PROVIDED MATERIAL:
--
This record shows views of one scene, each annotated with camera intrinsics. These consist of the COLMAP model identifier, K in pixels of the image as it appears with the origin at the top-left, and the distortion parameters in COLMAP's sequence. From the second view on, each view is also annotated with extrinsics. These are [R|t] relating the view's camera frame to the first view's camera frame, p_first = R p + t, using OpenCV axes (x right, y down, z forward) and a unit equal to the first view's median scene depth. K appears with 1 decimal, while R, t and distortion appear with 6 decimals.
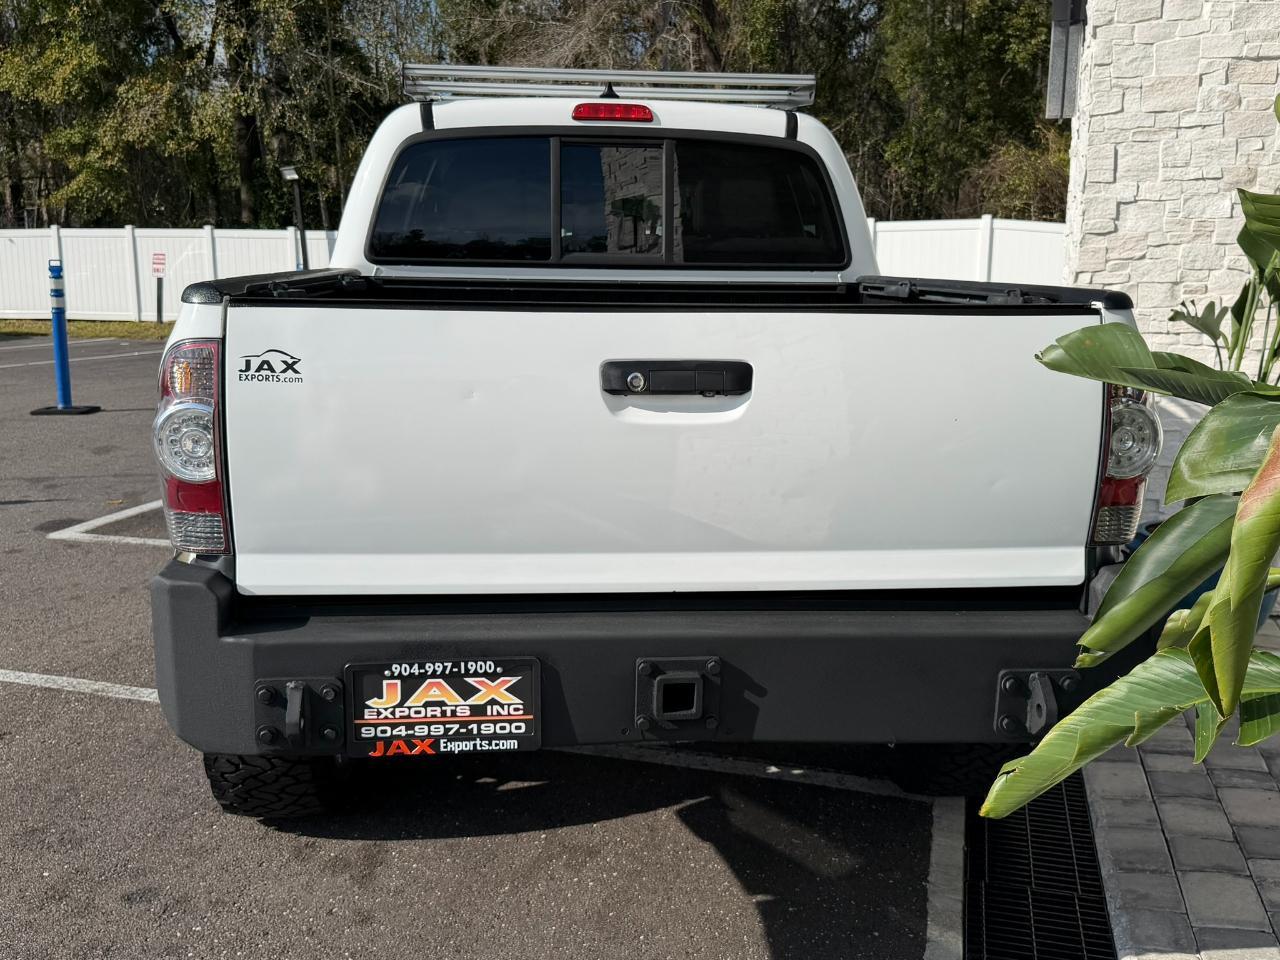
lens RADIAL K [[1205.5, 0, 640.0], [0, 1205.5, 480.0], [0, 0, 1]] dist [0.141299, -0.276589]
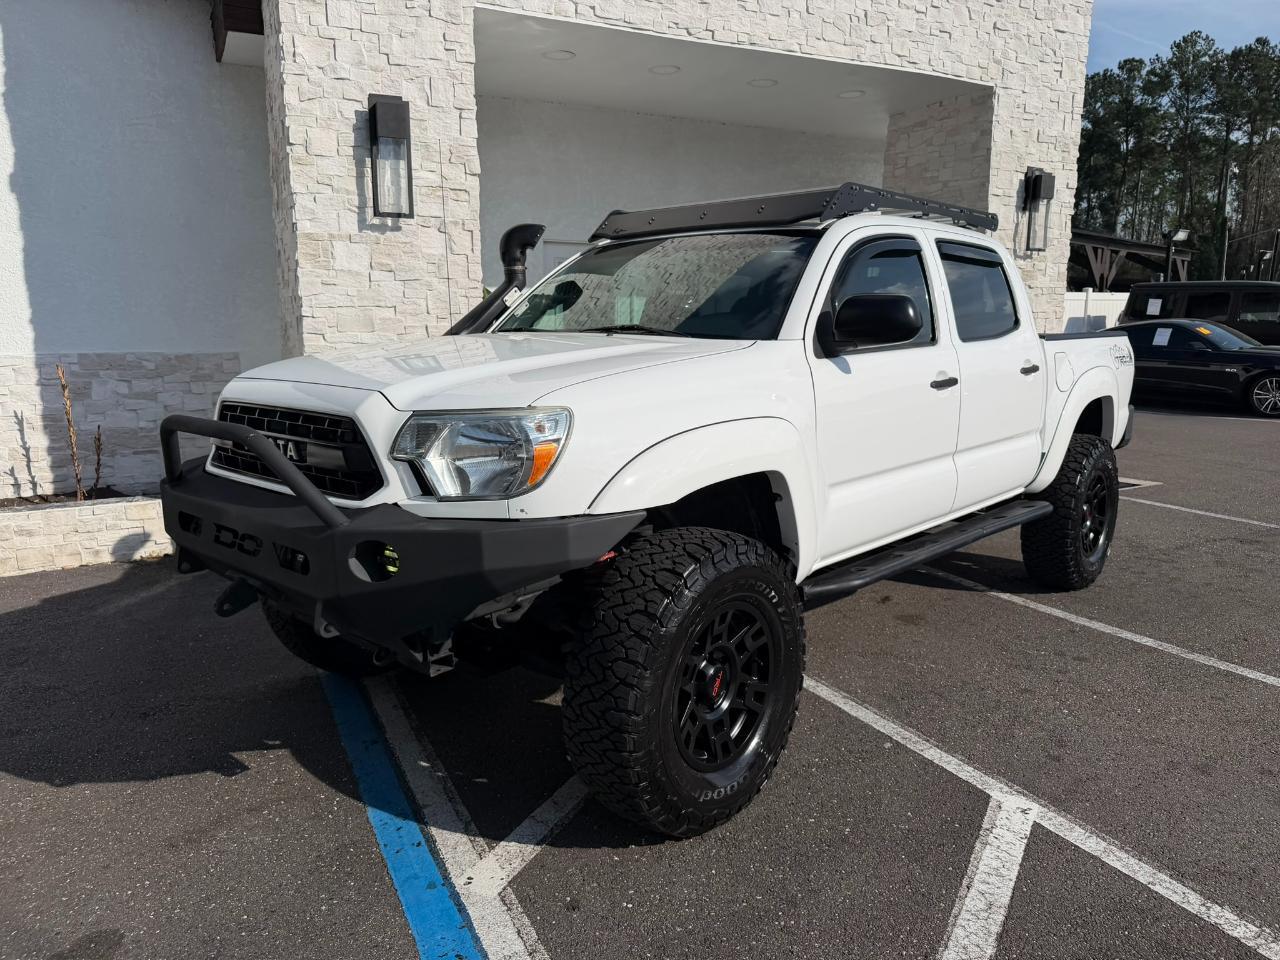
lens RADIAL K [[908.8, 0, 647.0], [0, 908.8, 463.2], [0, 0, 1]] dist [0.030918, -0.037639]
pose [[-0.681720, -0.129680, 0.720029, -1.071876], [0.128347, 0.947704, 0.292204, -0.584834], [-0.720267, 0.291615, -0.629425, 2.931470]]
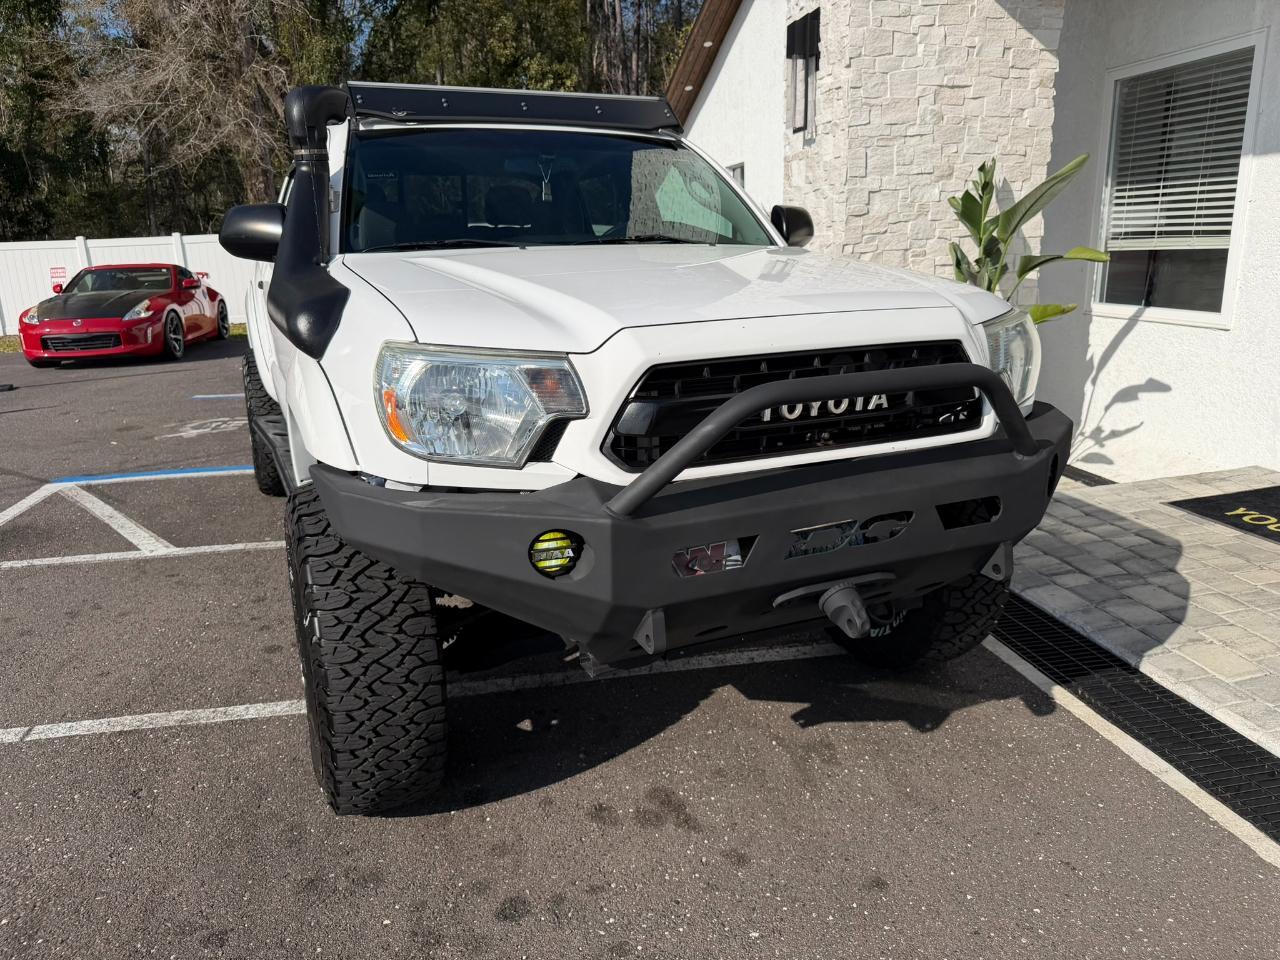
lens RADIAL K [[910.4, 0, 635.2], [0, 910.4, 484.2], [0, 0, 1]] dist [0.022852, -0.040283]
pose [[0.896242, -0.143921, 0.419567, -0.581634], [0.115587, 0.988996, 0.092343, -0.049068], [-0.428240, -0.034266, 0.903015, 0.322340]]
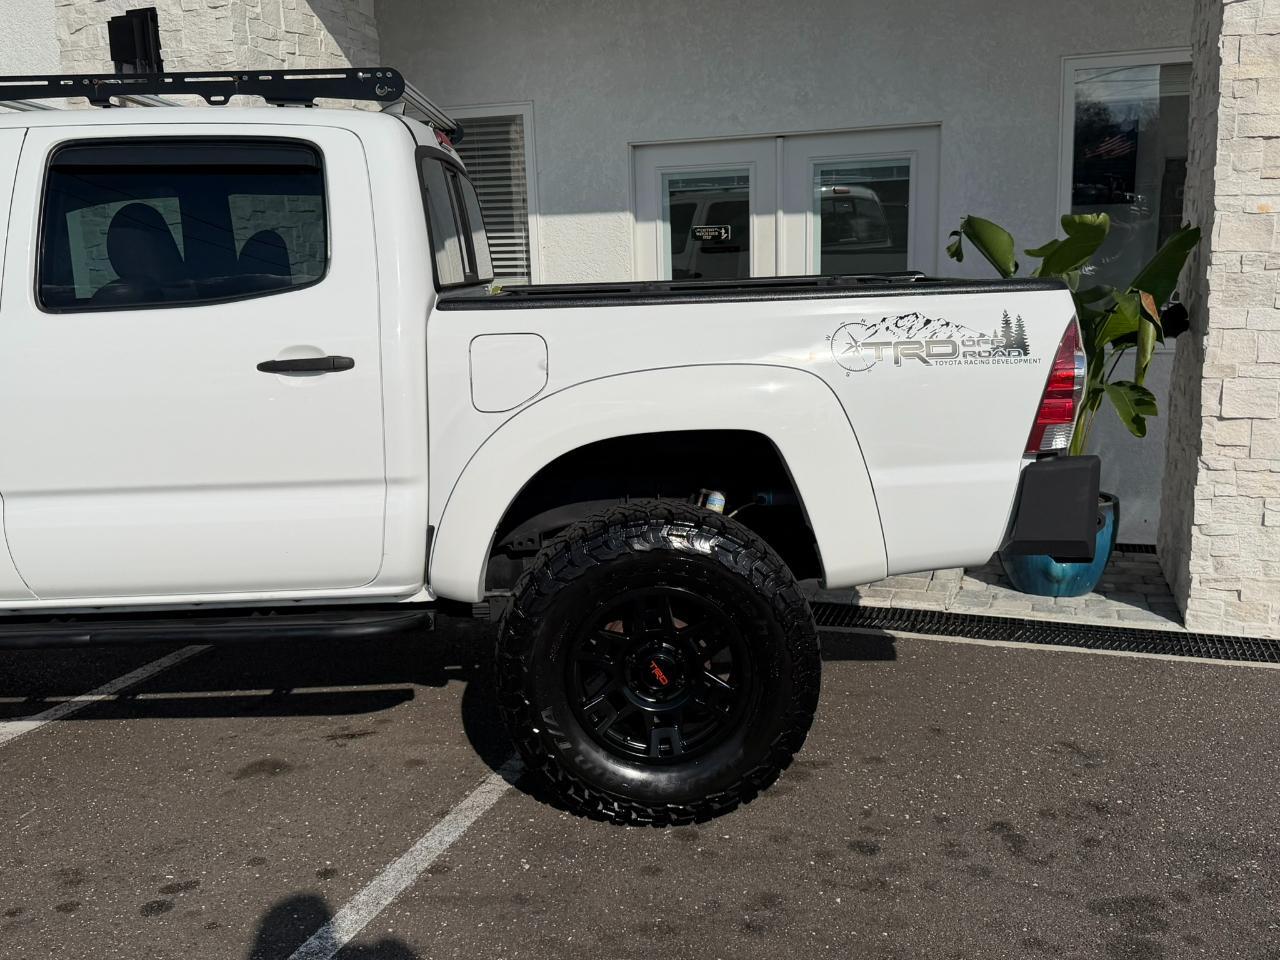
lens RADIAL K [[1205.5, 0, 640.0], [0, 1205.5, 480.0], [0, 0, 1]] dist [0.141299, -0.276589]
pose [[0.071813, -0.195874, 0.977996, -1.457289], [0.216430, 0.960226, 0.176423, -0.222688], [-0.973653, 0.198998, 0.111350, 1.020798]]
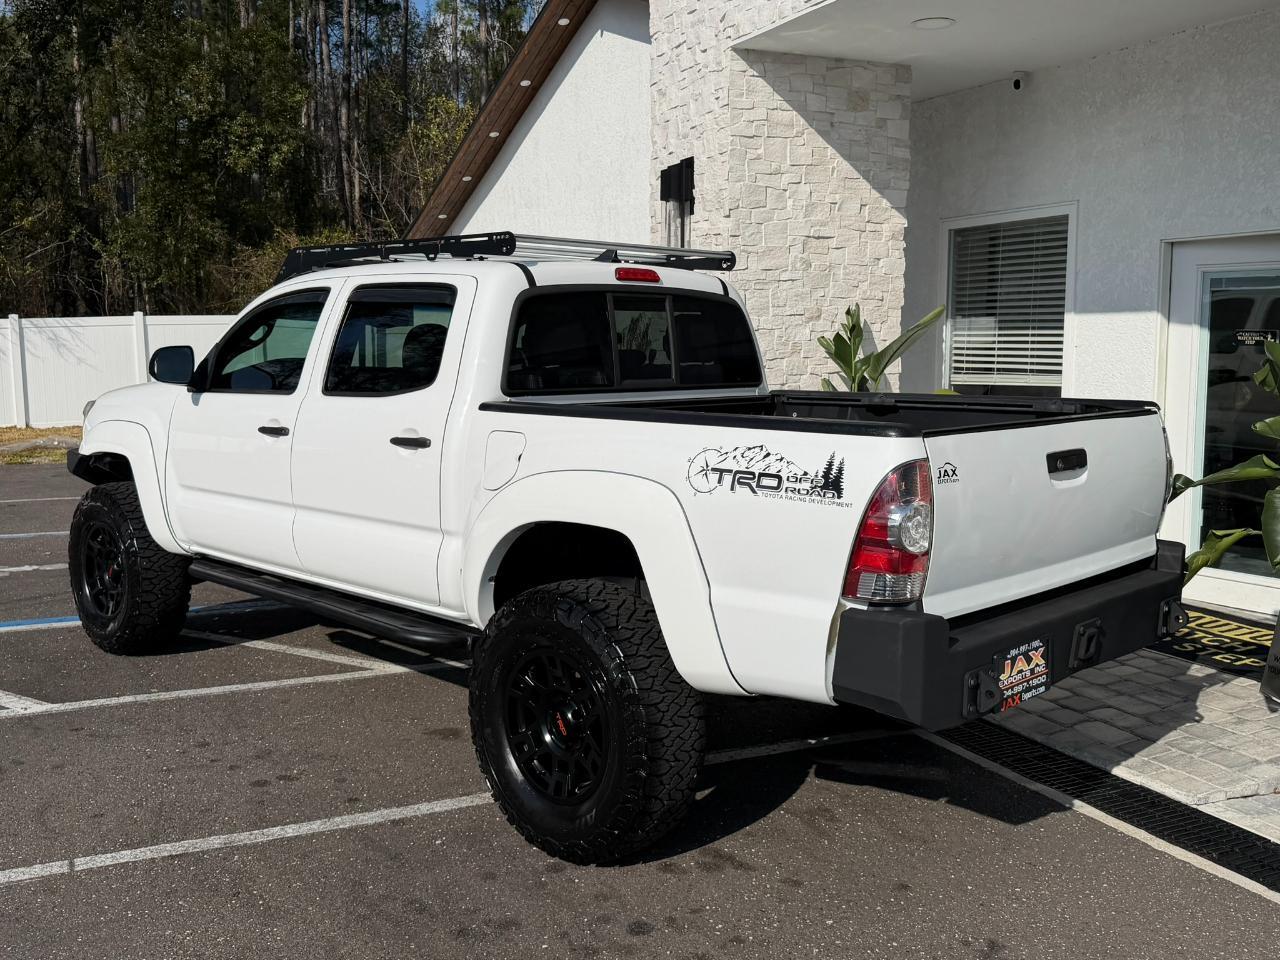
lens RADIAL K [[1200.2, 0, 632.8], [0, 1200.2, 470.4], [0, 0, 1]] dist [0.166107, -0.350129]
pose [[0.758680, -0.081082, 0.646398, -1.165036], [0.128881, 0.991295, -0.026923, -0.076654], [-0.638587, 0.103734, 0.762526, 0.042857]]
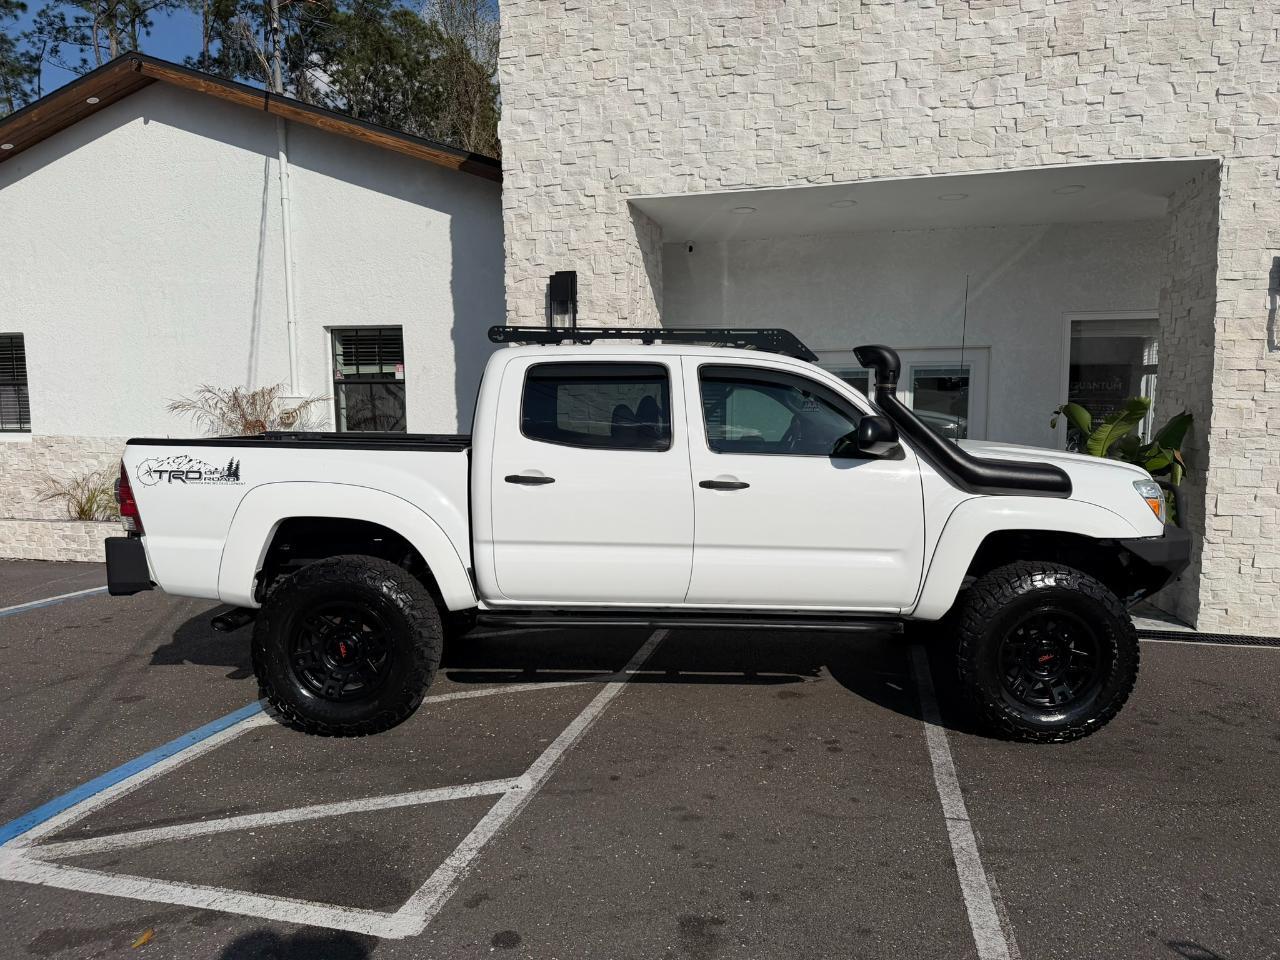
lens RADIAL K [[897.7, 0, 640.0], [0, 897.7, 480.0], [0, 0, 1]] dist [0.035464, -0.041936]
pose [[-0.024895, -0.095490, 0.995119, -1.996885], [0.191865, 0.976466, 0.098500, -0.433689], [-0.981105, 0.193381, -0.005988, 1.854985]]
--
ASSIGNED TASK:
Give every line of the data above as a numbered list, omitting blank lines and leaving out the pictures.

RESULT:
1. This record shows views of one scene, each annotated with camera intrinsics. These consist of the COLMAP model identifier, K in pixels of the image as it appears with the origin at the top-left, and the distortion parameters in COLMAP's sequence. From the second view on, each view is also annotated with extrinsics. These are [R|t] relating the view's camera frame to the first view's camera frame, p_first = R p + t, using OpenCV axes (x right, y down, z forward) and a unit equal to the first view's median scene depth. K appears with 1 decimal, while R, t and distortion appear with 6 decimals.
2. lens RADIAL K [[1205.5, 0, 640.0], [0, 1205.5, 480.0], [0, 0, 1]] dist [0.141299, -0.276589]
3. lens RADIAL K [[908.8, 0, 647.0], [0, 908.8, 463.2], [0, 0, 1]] dist [0.030918, -0.037639]
4. pose [[-0.681720, -0.129680, 0.720029, -1.071876], [0.128347, 0.947704, 0.292204, -0.584834], [-0.720267, 0.291615, -0.629425, 2.931470]]
5. lens RADIAL K [[910.4, 0, 635.2], [0, 910.4, 484.2], [0, 0, 1]] dist [0.022852, -0.040283]
6. pose [[0.896242, -0.143921, 0.419567, -0.581634], [0.115587, 0.988996, 0.092343, -0.049068], [-0.428240, -0.034266, 0.903015, 0.322340]]
7. lens RADIAL K [[1205.5, 0, 640.0], [0, 1205.5, 480.0], [0, 0, 1]] dist [0.141299, -0.276589]
8. pose [[0.071813, -0.195874, 0.977996, -1.457289], [0.216430, 0.960226, 0.176423, -0.222688], [-0.973653, 0.198998, 0.111350, 1.020798]]
9. lens RADIAL K [[1200.2, 0, 632.8], [0, 1200.2, 470.4], [0, 0, 1]] dist [0.166107, -0.350129]
10. pose [[0.758680, -0.081082, 0.646398, -1.165036], [0.128881, 0.991295, -0.026923, -0.076654], [-0.638587, 0.103734, 0.762526, 0.042857]]
11. lens RADIAL K [[897.7, 0, 640.0], [0, 897.7, 480.0], [0, 0, 1]] dist [0.035464, -0.041936]
12. pose [[-0.024895, -0.095490, 0.995119, -1.996885], [0.191865, 0.976466, 0.098500, -0.433689], [-0.981105, 0.193381, -0.005988, 1.854985]]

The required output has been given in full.